═══ Material for this exercise

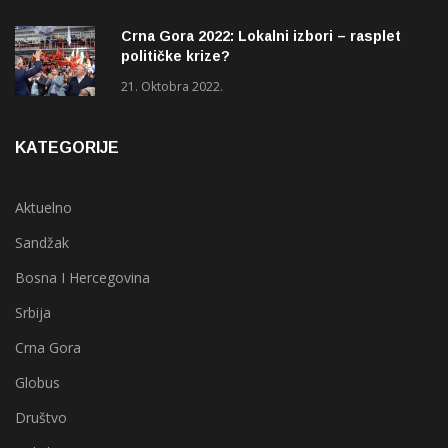
Crna Gora 2022: Lokalni izbori – rasplet
političke krize?
21. Oktobra 2022.
KATEGORIJE
Aktuelno
Sandžak
Bosna I Hercegovina
Srbija
Crna Gora
Globus
Društvo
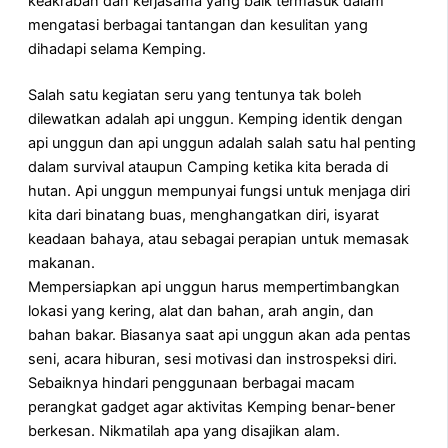
keakraban dan kerjasama yang baik termasuk dalam
mengatasi berbagai tantangan dan kesulitan yang
dihadapi selama Kemping.
Salah satu kegiatan seru yang tentunya tak boleh
dilewatkan adalah api unggun. Kemping identik dengan
api unggun dan api unggun adalah salah satu hal penting
dalam survival ataupun Camping ketika kita berada di
hutan. Api unggun mempunyai fungsi untuk menjaga diri
kita dari binatang buas, menghangatkan diri, isyarat
keadaan bahaya, atau sebagai perapian untuk memasak
makanan.
Mempersiapkan api unggun harus mempertimbangkan
lokasi yang kering, alat dan bahan, arah angin, dan
bahan bakar. Biasanya saat api unggun akan ada pentas
seni, acara hiburan, sesi motivasi dan instrospeksi diri.
Sebaiknya hindari penggunaan berbagai macam
perangkat gadget agar aktivitas Kemping benar-bener
berkesan. Nikmatilah apa yang disajikan alam.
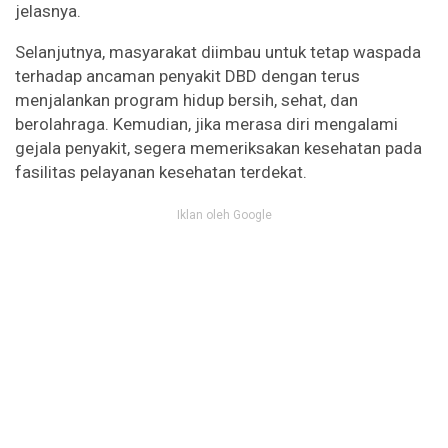
jelasnya.
Selanjutnya, masyarakat diimbau untuk tetap waspada
terhadap ancaman penyakit DBD dengan terus
menjalankan program hidup bersih, sehat, dan
berolahraga. Kemudian, jika merasa diri mengalami
gejala penyakit, segera memeriksakan kesehatan pada
fasilitas pelayanan kesehatan terdekat.
Iklan oleh Google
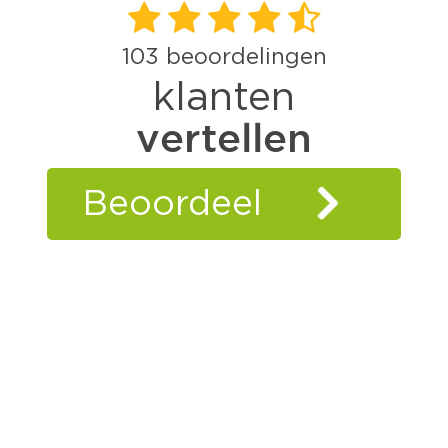
103
beoordelingen
klanten
vertellen
Beoordeel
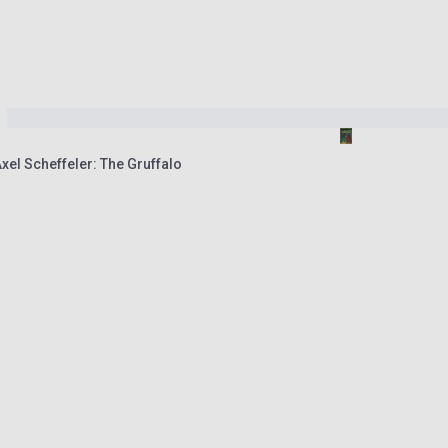
xel Scheffeler: The Gruffalo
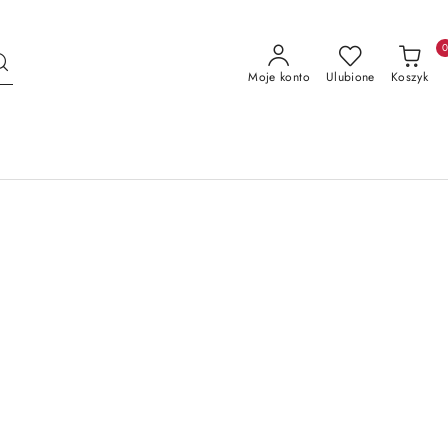
Moje konto
Ulubione
Koszyk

══════

_Exercise aim_. Would you return the entries verbatim, minus any images?

_Response_.
Crna Gora 2022: Lokalni izbori – rasplet
političke krize?
21. Oktobra 2022.
KATEGORIJE
Aktuelno
Sandžak
Bosna I Hercegovina
Srbija
Crna Gora
Globus
Društvo
keakraban dan kerjasama yang baik termasuk dalam
mengatasi berbagai tantangan dan kesulitan yang
dihadapi selama Kemping.
Salah satu kegiatan seru yang tentunya tak boleh
dilewatkan adalah api unggun. Kemping identik dengan
api unggun dan api unggun adalah salah satu hal penting
dalam survival ataupun Camping ketika kita berada di
hutan. Api unggun mempunyai fungsi untuk menjaga diri
kita dari binatang buas, menghangatkan diri, isyarat
keadaan bahaya, atau sebagai perapian untuk memasak
makanan.
Mempersiapkan api unggun harus mempertimbangkan
lokasi yang kering, alat dan bahan, arah angin, dan
bahan bakar. Biasanya saat api unggun akan ada pentas
seni, acara hiburan, sesi motivasi dan instrospeksi diri.
Sebaiknya hindari penggunaan berbagai macam
perangkat gadget agar aktivitas Kemping benar-bener
berkesan. Nikmatilah apa yang disajikan alam.
jelasnya.
Selanjutnya, masyarakat diimbau untuk tetap waspada
terhadap ancaman penyakit DBD dengan terus
menjalankan program hidup bersih, sehat, dan
berolahraga. Kemudian, jika merasa diri mengalami
gejala penyakit, segera memeriksakan kesehatan pada
fasilitas pelayanan kesehatan terdekat.
Iklan oleh Google
103
beoordelingen
klanten
vertellen
Beoordeel
xel Scheffeler: The Gruffalo
Moje konto
Ulubione
Koszyk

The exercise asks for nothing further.